Data supplied
--- START ---
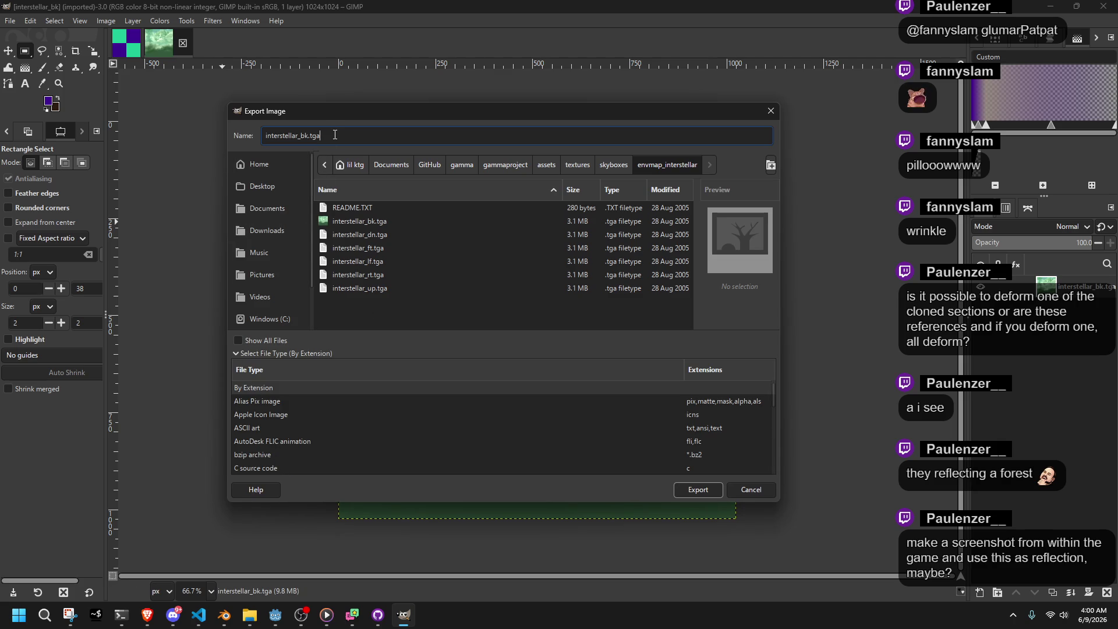
key(BackSpace)
key(BackSpace)
key(BackSpace)
text(jpg)
click(624, 165)
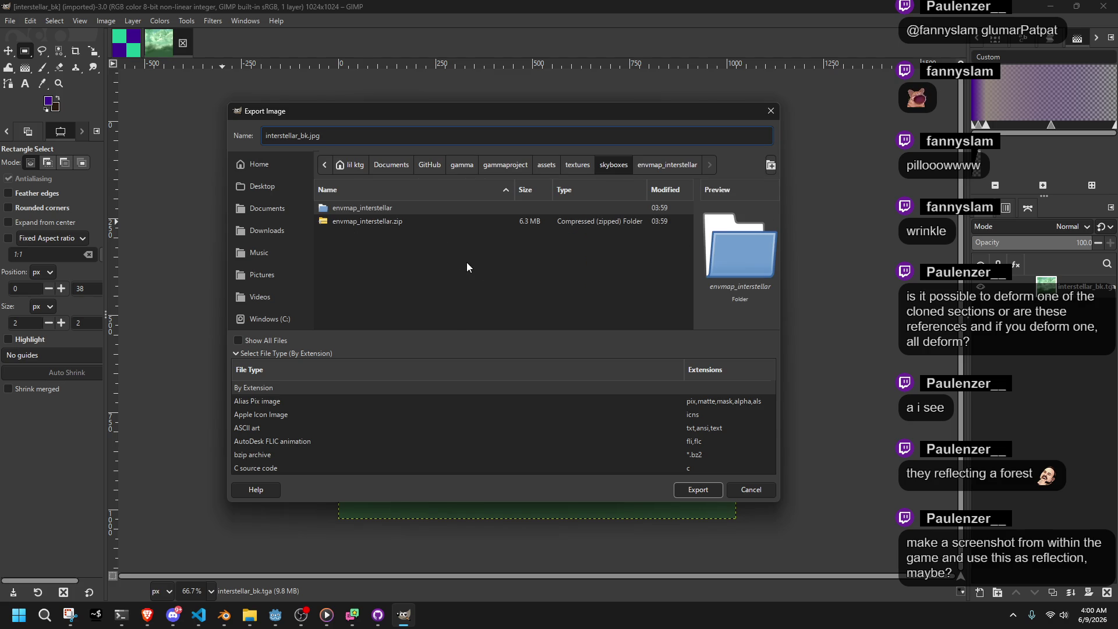
click(697, 488)
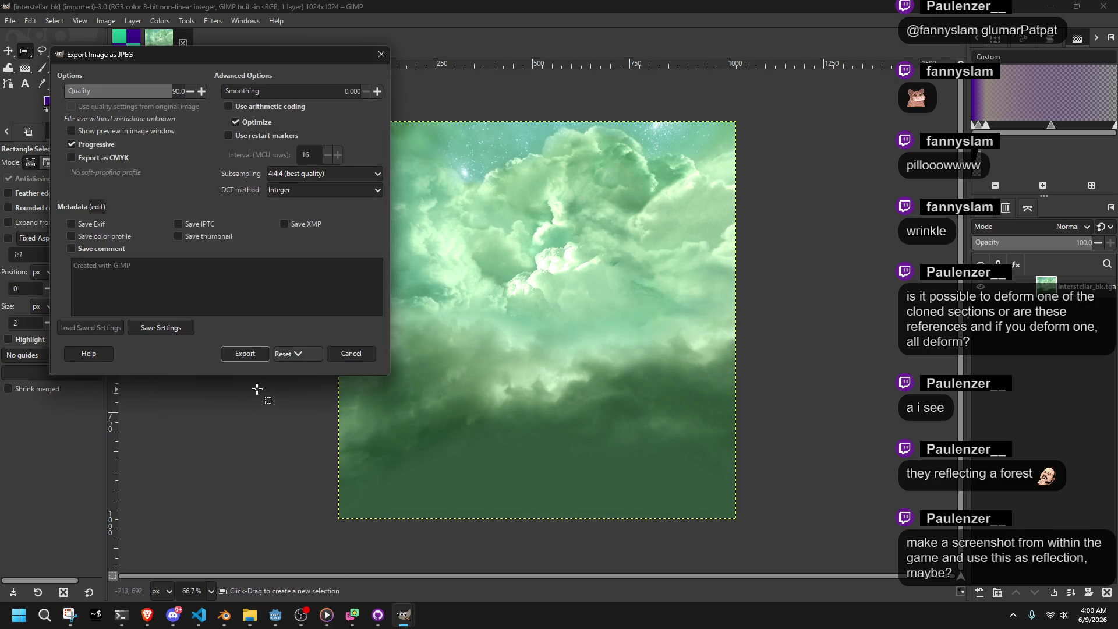
click(251, 355)
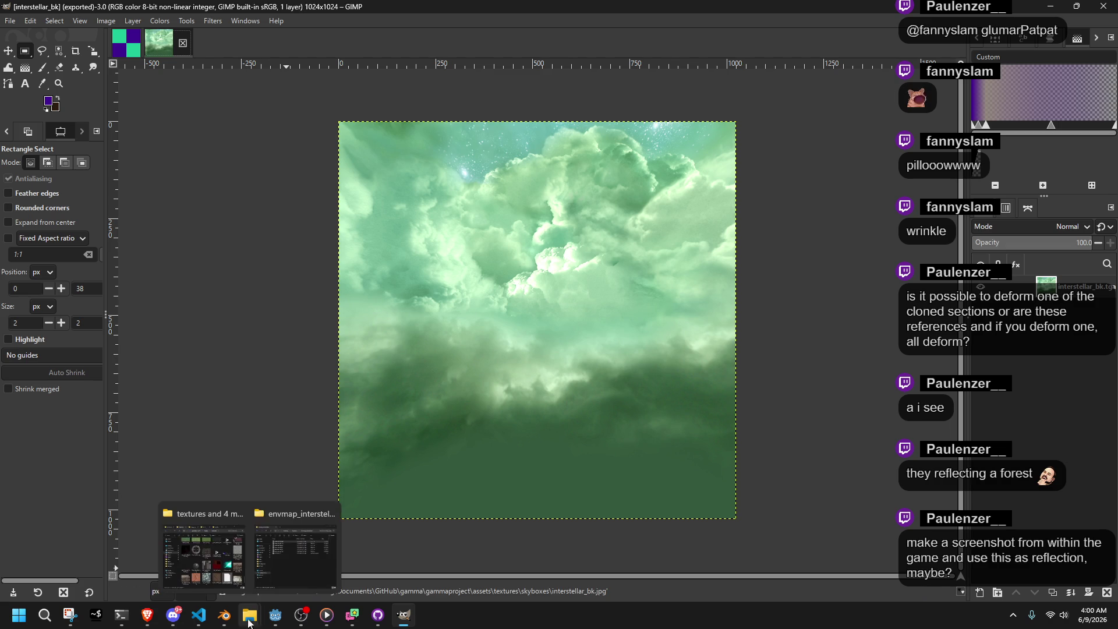
Return to the skyboxes folder in Explorer and check the new interstellar_bk.jpg file
click(269, 618)
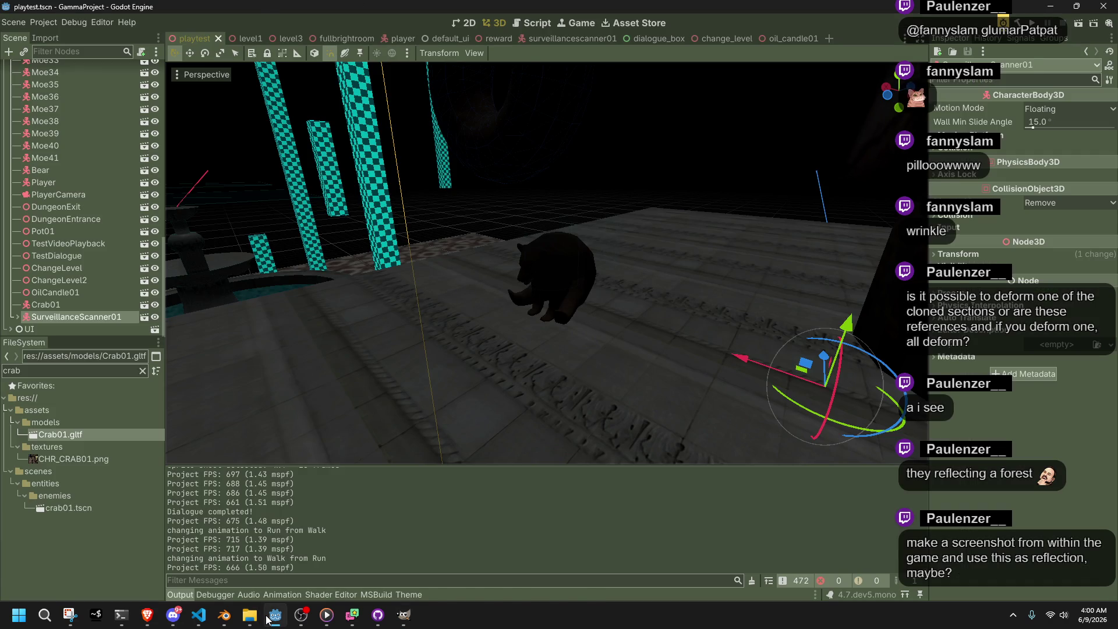
click(269, 617)
mouse_move(249, 617)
--- END ---
Aim of the exercise
Reproduce each entry exactly, without the pictures.

Completed exercise
key(BackSpace)
key(BackSpace)
key(BackSpace)
text(jpg)
click(624, 165)
click(697, 488)
click(251, 355)
Return to the skyboxes folder in Explorer and check the new interstellar_bk.jpg file
click(269, 618)
click(269, 617)
mouse_move(249, 617)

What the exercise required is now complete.